Soylent Is Still Trying Really Hard To Make Soylent Happen

Picture yourself perusing the 7-Eleven aisles: Slurpees, beef jerky, Combos, roller hot dogs, oooo Soylent! Remember Soylent? It was momentarily A Thing in 2014 when tech dudes started preaching the gospel of this "meal in a bottle," a nutritionally complete drink that could replace food for busy cyborgs who despise the pleasures of eating.

The drink company has raised more than $70 million in funding, Bloomberg reports, but now it wants to go mainstream with a push into convenience stores on the East Coast.

"We're coming for fast food," Bryan Crowley, Soylent's CEO tells Bloomgberg. "The growth will come from the masses. This isn't a tech product—when people see it, we want them to think about food."

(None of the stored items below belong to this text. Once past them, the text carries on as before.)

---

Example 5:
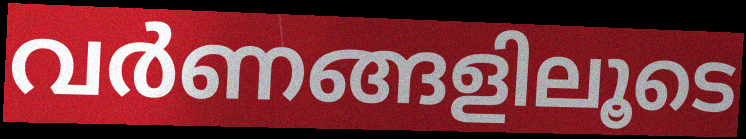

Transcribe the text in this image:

വർണങ്ങളിലൂടെ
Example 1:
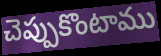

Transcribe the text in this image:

చెప్పుకొంటాము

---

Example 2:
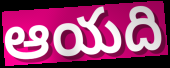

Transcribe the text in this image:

ఆయది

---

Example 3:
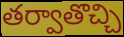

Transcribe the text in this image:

తర్వాతొచ్చి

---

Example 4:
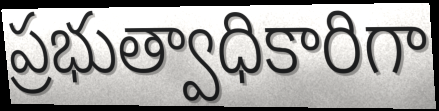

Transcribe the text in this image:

ప్రభుత్వాధికారిగా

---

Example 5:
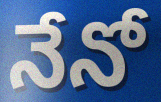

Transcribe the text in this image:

నేనో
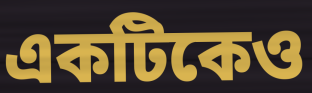
একটিকেও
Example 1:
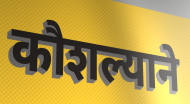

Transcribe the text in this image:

कौशल्याने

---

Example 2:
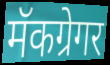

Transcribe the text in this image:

मॅकग्रेगर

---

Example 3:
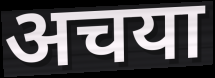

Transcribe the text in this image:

अचया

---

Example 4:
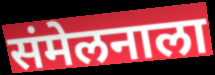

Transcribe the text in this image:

संमेलनाला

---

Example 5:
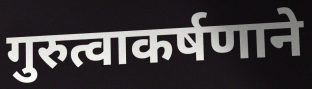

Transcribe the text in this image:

गुरुत्वाकर्षणाने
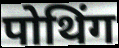
पोथिंग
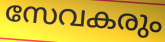
സേവകരും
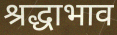
श्रद्धाभाव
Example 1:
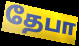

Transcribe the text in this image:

தேபா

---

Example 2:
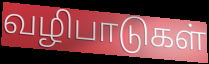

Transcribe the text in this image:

வழிபாடுகள்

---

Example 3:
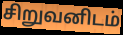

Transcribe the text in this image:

சிறுவனிடம்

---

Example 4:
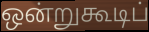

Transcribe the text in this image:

ஒன்றுகூடிப்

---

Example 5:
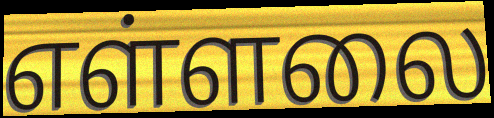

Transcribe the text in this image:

எள்ளலை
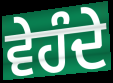
ਵੇਹੰਦੇ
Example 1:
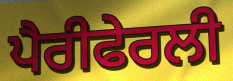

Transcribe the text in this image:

ਪੈਰੀਫੇਰਲੀ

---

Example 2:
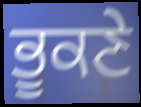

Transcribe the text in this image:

ਭੂਕਣੇ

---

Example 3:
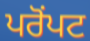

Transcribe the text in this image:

ਪਰੋਂਪਟ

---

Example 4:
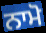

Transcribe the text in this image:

ਨਾਮੋ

Yeah, except Soylent is a sort of thick, not terribly flavorful slush that tastes like a puree of soggy Cheerios milk—yes, I've tried it. It's not revolting, despite the fact that it's named for Soylent Green, a book and movie about a food called Soylent Green that's made of human corpses. (Didn't these tech dudes ever take a marketing class?)

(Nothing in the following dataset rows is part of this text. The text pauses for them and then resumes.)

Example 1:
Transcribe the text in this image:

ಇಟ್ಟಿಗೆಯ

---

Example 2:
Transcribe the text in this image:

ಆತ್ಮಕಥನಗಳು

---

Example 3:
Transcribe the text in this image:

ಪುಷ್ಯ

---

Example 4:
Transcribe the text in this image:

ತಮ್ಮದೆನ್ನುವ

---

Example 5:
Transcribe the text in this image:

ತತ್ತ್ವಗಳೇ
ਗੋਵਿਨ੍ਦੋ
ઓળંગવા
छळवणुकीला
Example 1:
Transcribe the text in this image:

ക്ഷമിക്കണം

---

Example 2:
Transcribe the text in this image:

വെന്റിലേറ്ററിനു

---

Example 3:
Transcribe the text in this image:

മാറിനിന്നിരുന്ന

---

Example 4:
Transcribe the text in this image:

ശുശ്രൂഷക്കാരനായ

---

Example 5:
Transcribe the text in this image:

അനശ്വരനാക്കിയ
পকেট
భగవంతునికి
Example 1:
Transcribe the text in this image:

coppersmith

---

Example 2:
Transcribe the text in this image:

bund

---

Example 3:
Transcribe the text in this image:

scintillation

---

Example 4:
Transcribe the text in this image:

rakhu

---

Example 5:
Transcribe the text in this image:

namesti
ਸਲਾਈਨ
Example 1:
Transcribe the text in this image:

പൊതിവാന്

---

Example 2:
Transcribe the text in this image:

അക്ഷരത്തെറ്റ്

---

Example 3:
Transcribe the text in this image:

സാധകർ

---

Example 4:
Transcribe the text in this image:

Anyway, Soylent isn't tasty, so it's going to have a hell of a time competing against impulse buys like Big Gulps, taquitos, Starburst, nacho-flavored Slim Jims etc. in a convenience store setting. It's weird to watch a small subset of developers or coders or whatever endlessly hype this "food" that frankly, no one else seems terribly interested in. We've had meal replacements like Ensure and SlimFast shakes for years, and no one is choosing them over a Slurpee.